__Work instruction A__.
Answer these questions using the textile machine description below:
(i) Which reference numerals identify the work stations of the spinning machine 100?
(ii) What do the sensors 105a-105f sense?
(iii) What information does the input means 108 provide to the central computer 110?
__Work instruction B__. Write the next passage of the textile machine description below, picking up after its final sentence.

__Page excerpt__.
╔══

In FIG. 2, the conventional components of a textile machine capable of implementing the method of the one preferred embodiment of the present invention are schematically illustrated. A conventional textile machine such as, for example, a spinning machine 100, includes a plurality of work stations 101a-101f. Each work station 101a-101f includes a conventional spin box which operates in conventional manner to draw in a sliver 103a-103f, respectively, from a sliver can 102a-102f, respectively, positioned adjacent each respective spin box.
Each work station 101a-101f is operatively connected by a conventional connector 111a-111f, respectively, to a conventional central computer 110. Additionally, each work station 101a-101f is provided with a conventional sensor 104a-104f, respectively, for sensing the availability of sliver at the respective work station. The sliver availability sensors 104a-104f are operatively connected via a plurality of conventional connectors 115a-115f, respectively, to the central computer 110. Each work station 101a-101f is additionally provided with a conventional sensor 105a-105f, respectively, for sensing the proper feeding of sliver from the respective sliver can 102a-102f to the spin box of the work station. The sliver feeding sensors 105a-105f are operatively connected via a plurality of conventional connectors 115a-115f, respectively, to the central computer 110. The sliver availability sensors 104a-104f and the sliver feeding sensors 105a-105f sense the respective slivers 103a-103f traveling from the respective sliver cans 102a-102f to the spin boxes of the respective work stations 101a-101f.
A plurality of reserve sliver cans are located at a sliver can reserve location adjacent the row of sliver cans 102a-102f, such as representatively illustrated by the sliver cans 118a, 118b, and 118d and are aligned with the respective sliver cans 102a-102f, for exchange therewith. A conventional sliver can transport wagon 120 travels along a guided route 127 in conventional manner to deliver a load of fresh sliver cans such as, for example, fresh sliver cans 125c, 125e and 125f, from a conventional sliver can loading station 130 to a location adjacent the sliver can reserve location and to transport empty sliver cans such as representatively shown by the sliver cans 119c, 119e and 119f, from the sliver can reserve location to the sliver can loading station 130. The traveling sliver delivery wagon 120 includes a number of positions 122, 123 and 124 for individually supporting sliver cans on the wagon and the positions 122-124 are operatively connected in conventional manner to a conventional sliver can counter 121 mounted on the wagon 120 to signal the sliver can counter 121 concerning the presence of a sliver can on the respective position. The sliver can 121 is operatively connected by a conventional connector 112 to the central computer 110.
The sliver can loading station 120 includes conventional means (not shown) for transferring fresh sliver cans 134 from a fresh sliver can loading apparatus 133 onto the traveling sliver can delivery wagon 120 and conventional means (not shown) for removing empty sliver cans such as, for example, the empty sliver can 119f transported on the position 124 of the traveling sliver can transport wagon 120 to dispose the empty sliver can with other empty sliver can with other empty sliver cans 132 on a conventional sliver can loading system 131.
A conventional cycle input means 106 is operatively connected to the central computer 110 for controlling the central computer to sequentially interrogate the work stations 101a-101f. A conventional input means 107 is operatively connected to the central computer 110 for providing elapsed time data to the central computer 110. A conventional input means 108 is operatively connected to a conventional empty sliver can counter 109 which is, in turn, operatively connected to the central computer 110. The input means 108 provides information to the central computer 110 concerning the sliver can carrying capacity of the traveling sliver can delivery wagon 120.

╚══

__Raw data__.

╔══

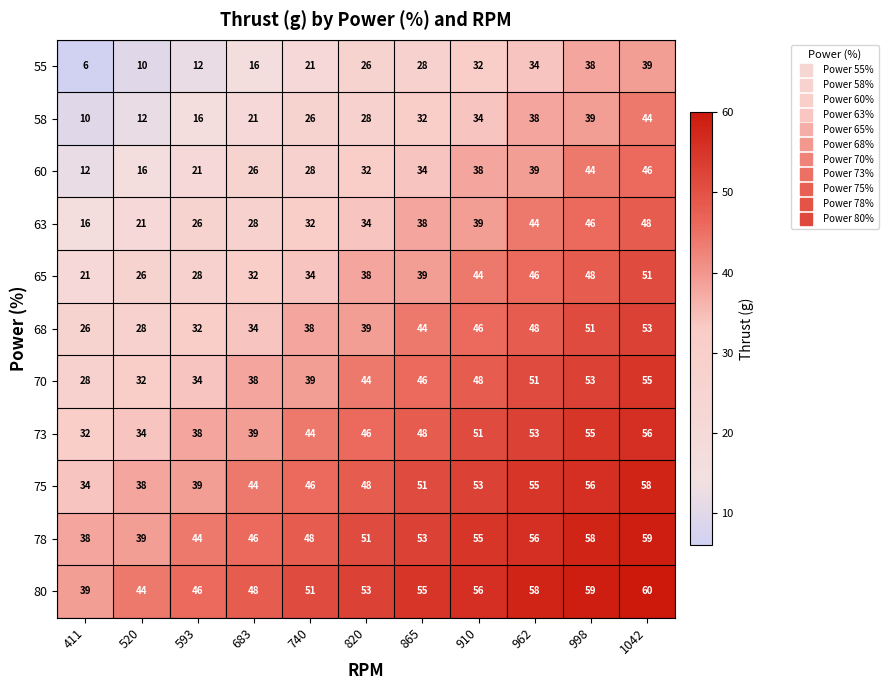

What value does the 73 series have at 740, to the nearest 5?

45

╚══

__Answer space A__.
(i) 101a-101f
(ii) The proper feeding of sliver from the respective sliver can 102a-102f to the spin box of the work station.
(iii) Information on the sliver can carrying capacity of the traveling sliver can delivery wagon 120.

__Answer space B__.
It is in the conventional environment of the apparatus and operation of FIG. 2 that the subject matter of the preferred embodiment of the present invention is practical as described otherwise herein.
An interrogatory step 3 is implemented at the work station to determine the presence of an interruption. If no interruption of the sliver intake operation is present, an operating condition signal 4 is generated which indicates that no interruption is present and this signal is transmitted to the cycle controller 1, which then performs an indexing operation to implement an interrogatory cycle at another work station. In the event that the work station responds to the interrogatory step 3 with a signal 5 indicating the presence of an interruption, the work station is interrogated by an interrogatory step 6 as to the availability of sliver at the work station. The determination that sliver is available at the work station can be accomplished, for example, by sensors disposed at the work station or by sensors on the patrol apparatus which can be moved to the work station being interrogated.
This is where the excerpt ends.